Your instructions » In the material below, pictures must be dropped. Repeat exactly, and only, the lines from the line with "umreifen möchte." to the line with "SYEF: Entrepreneurship of the Future", both ends included.

Records for the task »
☆ ☆ ☆ ☆ ☆
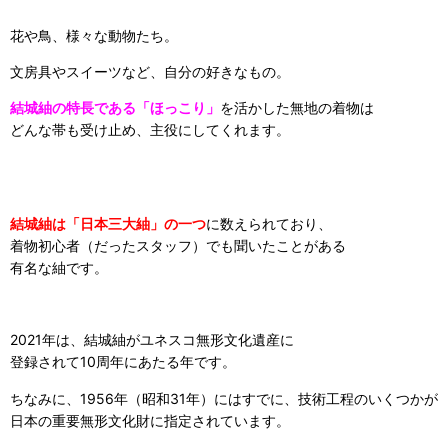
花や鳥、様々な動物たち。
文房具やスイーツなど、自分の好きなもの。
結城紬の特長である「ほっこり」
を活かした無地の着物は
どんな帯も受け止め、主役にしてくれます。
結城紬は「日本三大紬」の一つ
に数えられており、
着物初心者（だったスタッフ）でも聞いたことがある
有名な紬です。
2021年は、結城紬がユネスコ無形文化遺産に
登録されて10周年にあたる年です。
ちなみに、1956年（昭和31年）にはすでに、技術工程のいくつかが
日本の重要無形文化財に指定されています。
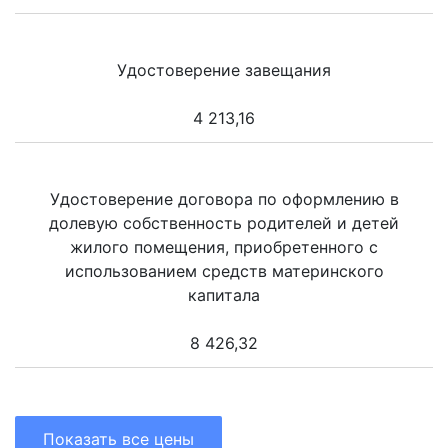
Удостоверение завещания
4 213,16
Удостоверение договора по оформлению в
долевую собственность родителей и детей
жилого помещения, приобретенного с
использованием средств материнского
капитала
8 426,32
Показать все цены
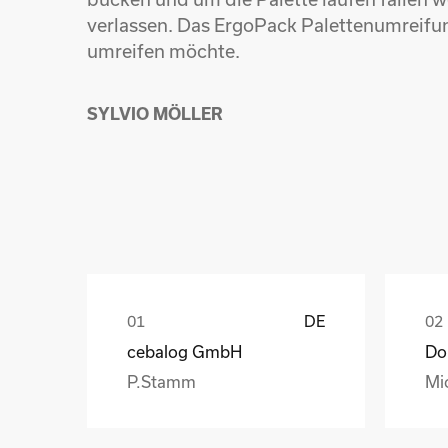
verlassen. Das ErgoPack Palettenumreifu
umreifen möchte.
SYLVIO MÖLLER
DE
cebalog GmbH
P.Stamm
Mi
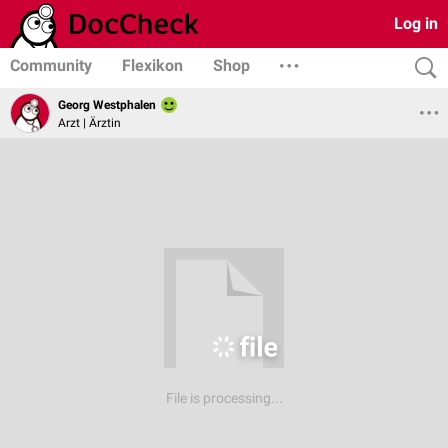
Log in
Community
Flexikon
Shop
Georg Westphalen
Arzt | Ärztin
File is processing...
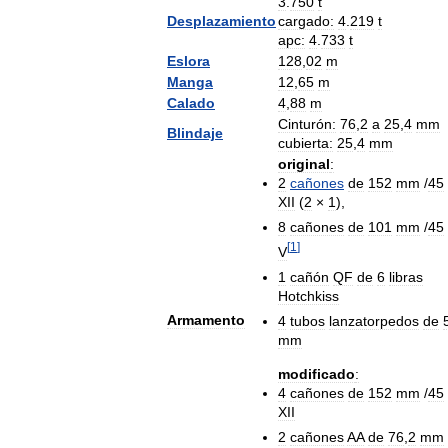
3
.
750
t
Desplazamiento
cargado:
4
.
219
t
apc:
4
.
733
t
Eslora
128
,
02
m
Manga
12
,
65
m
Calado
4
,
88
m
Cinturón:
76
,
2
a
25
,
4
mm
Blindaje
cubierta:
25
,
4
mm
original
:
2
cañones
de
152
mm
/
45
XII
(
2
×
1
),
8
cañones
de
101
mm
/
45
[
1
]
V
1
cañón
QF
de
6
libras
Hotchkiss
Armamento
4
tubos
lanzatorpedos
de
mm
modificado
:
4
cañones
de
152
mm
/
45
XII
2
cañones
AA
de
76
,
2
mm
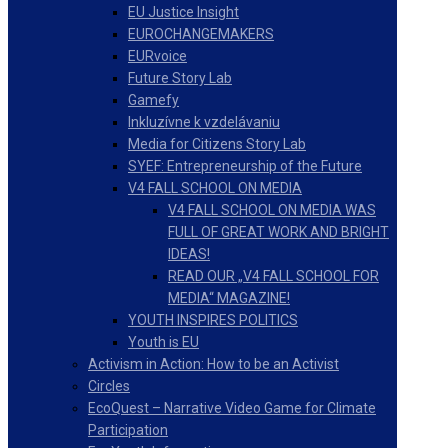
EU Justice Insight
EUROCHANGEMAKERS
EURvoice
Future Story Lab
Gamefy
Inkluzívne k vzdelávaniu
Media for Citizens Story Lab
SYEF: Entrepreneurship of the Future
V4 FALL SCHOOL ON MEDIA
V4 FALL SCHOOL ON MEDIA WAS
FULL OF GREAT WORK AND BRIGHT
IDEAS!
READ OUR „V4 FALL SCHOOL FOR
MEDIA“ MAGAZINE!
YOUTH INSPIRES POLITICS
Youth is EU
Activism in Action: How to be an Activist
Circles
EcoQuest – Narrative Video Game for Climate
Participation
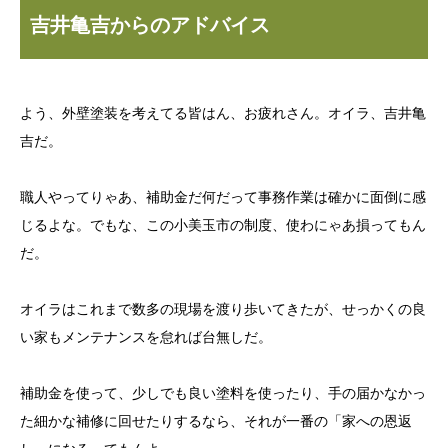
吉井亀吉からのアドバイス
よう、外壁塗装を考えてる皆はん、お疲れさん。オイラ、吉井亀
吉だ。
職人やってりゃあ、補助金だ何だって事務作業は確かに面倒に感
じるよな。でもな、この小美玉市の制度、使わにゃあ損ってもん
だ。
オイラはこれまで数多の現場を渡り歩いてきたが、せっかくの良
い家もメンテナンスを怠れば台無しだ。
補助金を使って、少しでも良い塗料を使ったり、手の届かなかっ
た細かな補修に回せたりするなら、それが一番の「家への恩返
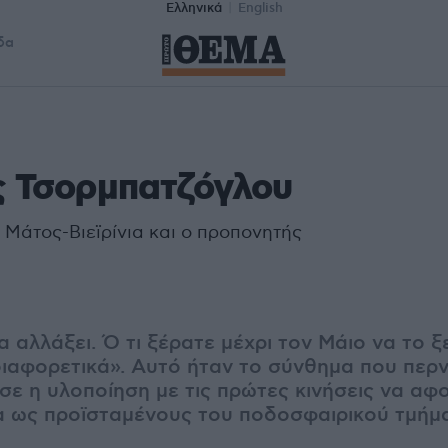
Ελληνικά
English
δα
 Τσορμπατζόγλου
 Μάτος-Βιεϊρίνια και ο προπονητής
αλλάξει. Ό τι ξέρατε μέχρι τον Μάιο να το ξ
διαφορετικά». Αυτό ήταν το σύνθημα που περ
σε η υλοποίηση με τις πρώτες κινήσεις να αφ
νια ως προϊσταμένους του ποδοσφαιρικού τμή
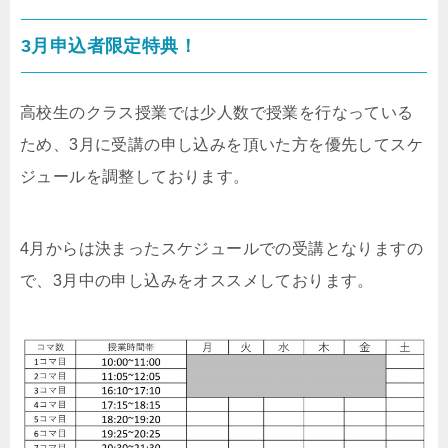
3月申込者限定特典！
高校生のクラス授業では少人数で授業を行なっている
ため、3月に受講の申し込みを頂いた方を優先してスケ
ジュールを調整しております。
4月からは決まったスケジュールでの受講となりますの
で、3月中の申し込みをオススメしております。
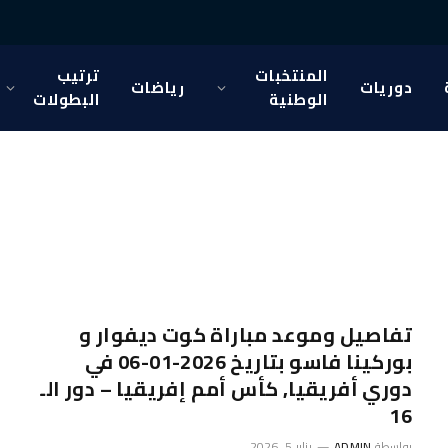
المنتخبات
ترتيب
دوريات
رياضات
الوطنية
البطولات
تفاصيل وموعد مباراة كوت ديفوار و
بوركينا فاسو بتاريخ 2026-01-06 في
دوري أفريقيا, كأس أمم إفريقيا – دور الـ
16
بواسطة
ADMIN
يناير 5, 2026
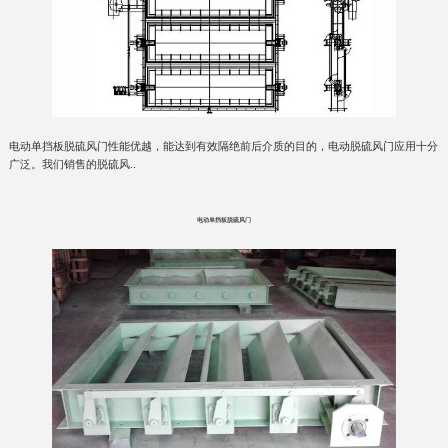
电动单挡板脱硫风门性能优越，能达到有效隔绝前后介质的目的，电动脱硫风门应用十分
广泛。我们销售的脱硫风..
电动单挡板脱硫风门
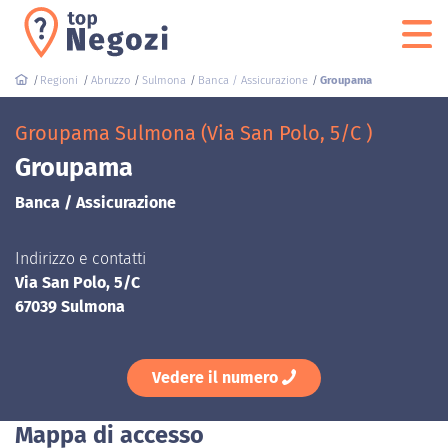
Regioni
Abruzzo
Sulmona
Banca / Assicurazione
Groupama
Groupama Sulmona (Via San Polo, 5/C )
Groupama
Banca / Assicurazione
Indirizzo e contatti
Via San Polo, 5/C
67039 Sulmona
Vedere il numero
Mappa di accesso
☆ ☆ ☆ ☆ ☆
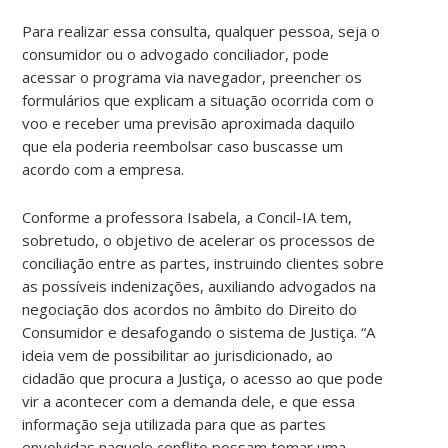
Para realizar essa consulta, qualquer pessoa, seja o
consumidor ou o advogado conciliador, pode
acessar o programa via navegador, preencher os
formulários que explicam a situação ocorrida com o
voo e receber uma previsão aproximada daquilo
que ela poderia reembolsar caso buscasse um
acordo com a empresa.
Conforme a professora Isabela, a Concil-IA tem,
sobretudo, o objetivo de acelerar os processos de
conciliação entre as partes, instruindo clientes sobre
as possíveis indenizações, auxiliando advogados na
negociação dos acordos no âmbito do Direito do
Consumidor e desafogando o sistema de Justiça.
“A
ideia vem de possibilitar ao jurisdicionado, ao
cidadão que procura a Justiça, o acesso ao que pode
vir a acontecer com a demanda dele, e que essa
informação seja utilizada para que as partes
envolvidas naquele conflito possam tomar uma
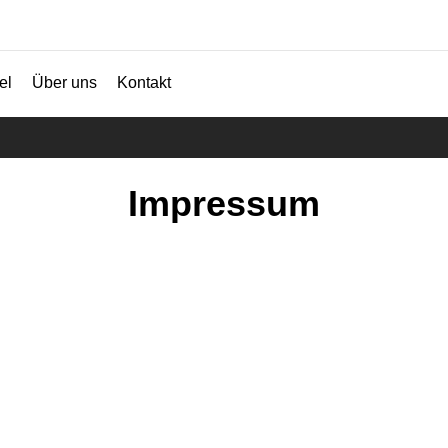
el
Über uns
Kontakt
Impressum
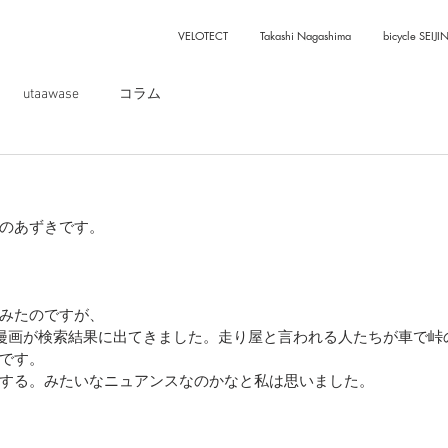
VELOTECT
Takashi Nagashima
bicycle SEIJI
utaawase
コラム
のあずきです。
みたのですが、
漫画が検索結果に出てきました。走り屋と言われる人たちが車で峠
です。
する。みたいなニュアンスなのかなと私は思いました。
☆ ☆ ☆ ☆ ☆
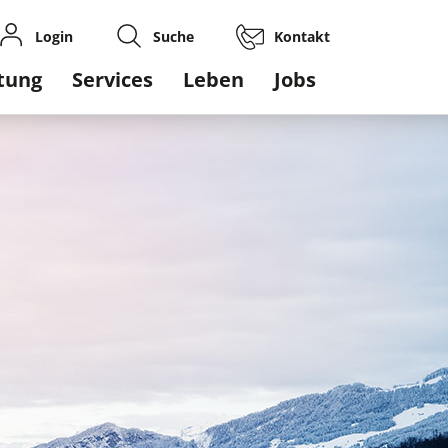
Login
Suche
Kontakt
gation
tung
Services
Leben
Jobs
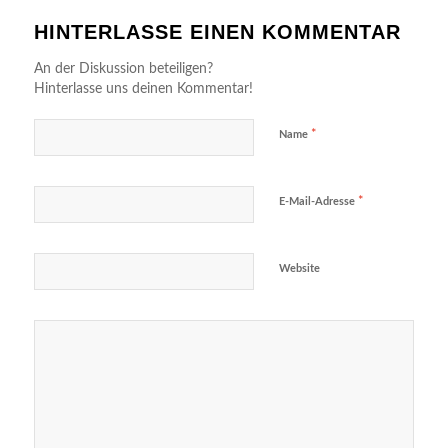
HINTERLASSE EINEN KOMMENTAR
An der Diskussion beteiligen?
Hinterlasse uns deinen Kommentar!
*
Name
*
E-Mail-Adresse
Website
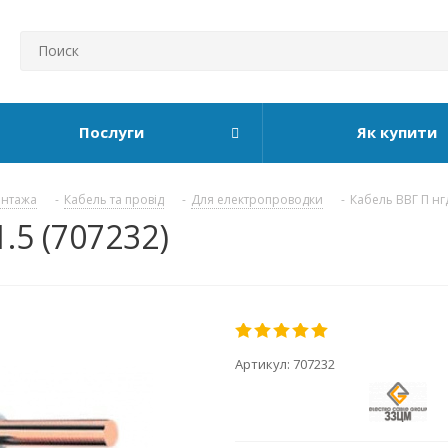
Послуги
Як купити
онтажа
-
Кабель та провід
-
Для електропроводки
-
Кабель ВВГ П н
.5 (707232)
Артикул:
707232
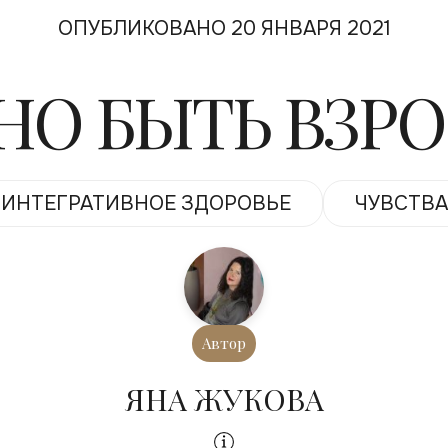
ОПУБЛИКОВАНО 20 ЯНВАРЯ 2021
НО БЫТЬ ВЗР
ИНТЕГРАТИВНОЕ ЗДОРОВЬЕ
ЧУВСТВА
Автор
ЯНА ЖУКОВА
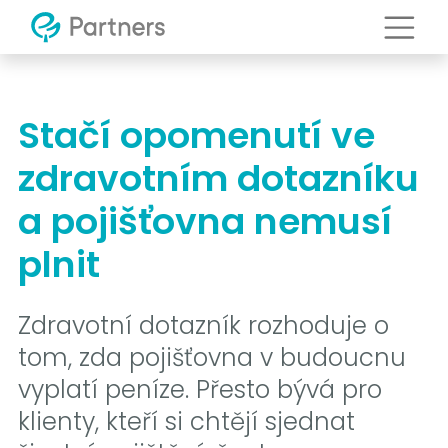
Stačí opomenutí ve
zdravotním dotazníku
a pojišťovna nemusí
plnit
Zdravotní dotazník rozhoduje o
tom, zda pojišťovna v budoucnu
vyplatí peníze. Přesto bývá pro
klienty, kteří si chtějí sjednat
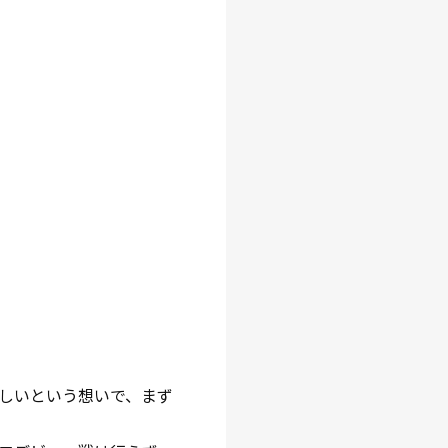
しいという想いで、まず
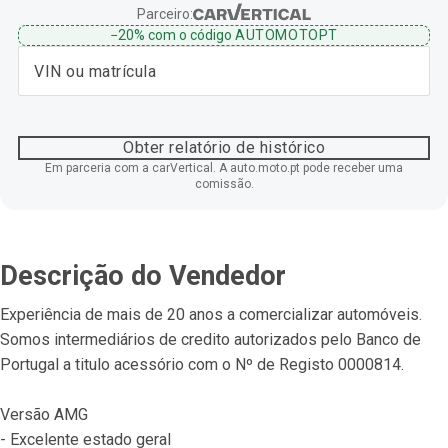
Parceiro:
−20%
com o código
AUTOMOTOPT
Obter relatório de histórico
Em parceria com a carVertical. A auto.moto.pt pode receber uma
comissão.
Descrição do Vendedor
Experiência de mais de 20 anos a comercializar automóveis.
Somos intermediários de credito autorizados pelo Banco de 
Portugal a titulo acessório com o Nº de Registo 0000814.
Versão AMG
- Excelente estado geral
☆ ☆ ☆ ☆ ☆
Written reply »
umreifen möchte.
SYLVIO MÖLLER
DE
cebalog GmbH
P.Stamm
Mi
Log in
Community
Flexikon
Shop
Georg Westphalen
Arzt | Ärztin
File is processing...
3
.
750
t
Desplazamiento
cargado:
4
.
219
t
apc:
4
.
733
t
Eslora
128
,
02
m
Manga
12
,
65
m
Calado
4
,
88
m
Cinturón:
76
,
2
a
25
,
4
mm
Blindaje
cubierta:
25
,
4
mm
original
:
2
cañones
de
152
mm
/
45
XII
(
2
×
1
),
8
cañones
de
101
mm
/
45
[
1
]
V
1
cañón
QF
de
6
libras
Hotchkiss
Armamento
4
tubos
lanzatorpedos
de
mm
modificado
:
4
cañones
de
152
mm
/
45
XII
2
cañones
AA
de
76
,
2
mm
EU Justice Insight
EUROCHANGEMAKERS
EURvoice
Future Story Lab
Gamefy
Inkluzívne k vzdelávaniu
Media for Citizens Story Lab
SYEF: Entrepreneurship of the Future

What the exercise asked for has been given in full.